Sono una persona semplice. Leggo una storia in cui un gruppo di ragazzini disastrati si trova a interagire con un gruppo di malati terminali e piango. Mai avuta tanta voglia di coltivare la terra e allevare farfalle.
(Nel mio cuore 3.5 stelline, con un .5 bonus perché uno dei personaggi migliori si chiama Hedy Lamarr 💙)
Un libro che parla di crescita, esperienza, sogni e ricordi. Tante emozioni parlate e spiegate dal punto di vista di chi già le ha vissute e anche di chi, invece, non vede l’ora di scoprirle: due mondi a confronto che si fondono perfettamente e si aiutano nella scoperta della vita. Un libro delicato e che vi farà affezionare a ciascun personaggio.
Descrizioni molto belle,capitoli non troppo lunghi,storia frammentaria.
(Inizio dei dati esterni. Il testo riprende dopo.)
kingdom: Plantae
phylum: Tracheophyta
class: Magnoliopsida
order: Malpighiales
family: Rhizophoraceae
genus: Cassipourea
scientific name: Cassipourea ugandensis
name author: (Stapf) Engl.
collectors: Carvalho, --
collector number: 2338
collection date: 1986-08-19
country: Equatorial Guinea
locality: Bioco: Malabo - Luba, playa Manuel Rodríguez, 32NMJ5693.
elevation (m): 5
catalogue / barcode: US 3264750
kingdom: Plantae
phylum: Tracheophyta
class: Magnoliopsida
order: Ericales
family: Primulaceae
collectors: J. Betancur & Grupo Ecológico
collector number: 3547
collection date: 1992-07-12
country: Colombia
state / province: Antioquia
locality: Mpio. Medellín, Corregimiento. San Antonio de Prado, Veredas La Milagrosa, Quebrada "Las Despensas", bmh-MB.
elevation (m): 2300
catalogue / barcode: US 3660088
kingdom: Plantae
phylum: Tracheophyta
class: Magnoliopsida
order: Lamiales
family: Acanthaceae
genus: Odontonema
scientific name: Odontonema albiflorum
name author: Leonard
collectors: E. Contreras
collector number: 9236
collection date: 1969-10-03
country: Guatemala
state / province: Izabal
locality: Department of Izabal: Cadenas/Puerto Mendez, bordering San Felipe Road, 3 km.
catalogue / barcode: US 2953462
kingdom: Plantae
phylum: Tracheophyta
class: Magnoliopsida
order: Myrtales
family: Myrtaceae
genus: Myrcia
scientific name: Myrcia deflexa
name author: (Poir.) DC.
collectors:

L'unica pecca è il finale che mi è sembrato un po' campato in aria,sconnesso dal resto della storia
Una villa magica popolata da insetti e da anziani, un gruppo di ragazzini diversi ma accomunati dalla passione per le farfalle...cosa succede quando la vita e la morte, l’inizio e la fine si incontrano in un luogo fantastico? Un romanzo che da voce alla natura intessendola alla vita.